I think it was because it was considered a way around rent control. They were seldom returned to the tenant. You can still take the tenant to small claims court.


----------



## themortgageguy (Jun 28, 2012)

Just my two cents worth:

1) Thoroughly understand the CRA CCA implications (as was wisely suggested) as they _*may*_ effect your principle residence deduction for the capital gains on the home when you eventually dispose of it. I used to do A LOT of tax returns but can't quite remember if there are implications.

2) If you do rent out all of the levels (i.e. vacate the house) I would confirm whether or not it would be considered a deemed disposition from personal residence to income generating property. I think it would. Confirm it.

3) Whatever you do make sure the basement apartment is legal. Lenders like to see income from legal apartments when the owner is looking to borrow against it.
Don't know if you need the income inclusion for borrowing, but sounds like you're investing with more to come so better to know that now.

4) Owner occupied rentals result in a better rate with some lenders i.e. some lenders charge a premium for residential rentals over owner occupied residential rentals. Not a huge premium but still a premium.


----------



## Berubeland (Sep 6, 2009)

Well in areas where they have a cleaning or damage deposit, it seems to be less than a full month's rent. There are quite a few problems with tenants getting their deposits back. Not always but sometimes. 

One of the people who emailed me during the time of the trademark dispute was complaining that they had been told their deposit would be returned but it never was. 

On the other hand, it does of curse encourage tenants to clean and keep their places clean and leave you a forwarding address. 

With last month's rent deposits that can only be applied to last month's rent it secures you more against skips or tenants who move and don't give you proper notice but then you get a messy place. 

Realistically, IMHO nothing secures you from bum tenants. In the case of professional tenants they are more skilled at deception than you would imagine. It's a lucrative con these days. As far as I can tell there is not a jurisdiction that doesn't have these. There are stories from every state and province. The only real difference I can tell is how long it can go on. Most places have appeal processes in place with the courts even for straightforward landlord matters. You could conceivably appeal all the way to the Supreme Court with all kinds of judicial delays along the way. 

So this is not an Ontario problem, it's a world problem as far as I can tell.


----------



## Just a Guy (Mar 27, 2012)

In business, nothing can protect you against lousy customers who don't pay, clients who steal, vandals who damage, or, as Berubeland recently discovered, crazy employees.

Renting is a business, remember that. It comes with risk, which you should try to minimize through techniques like proper screening...but it doesn't always work. 

No one expects the government to bail out a business, why do you expect it for landlords?

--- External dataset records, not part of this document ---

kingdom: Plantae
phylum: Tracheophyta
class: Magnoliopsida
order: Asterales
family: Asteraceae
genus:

Heck, I'd bet everyone on this board has probably harmed some business in some small way with no qualms (taken office supplies like a pen at least). 

I've owned rentals and businesses a long time, I've taken my fair share of lumps, but I also realize it's of being in business. I don't like, or advocate it, but I deal with it quickly, and try to avoid doing it again. Think of it as the price of education.

BTW, this is one of the reasons why cash flow and margins are important and a key reason why there are successful investors (business owners) who have proper ones versus the many unsuccessful ones who fail and complain about the risks.


----------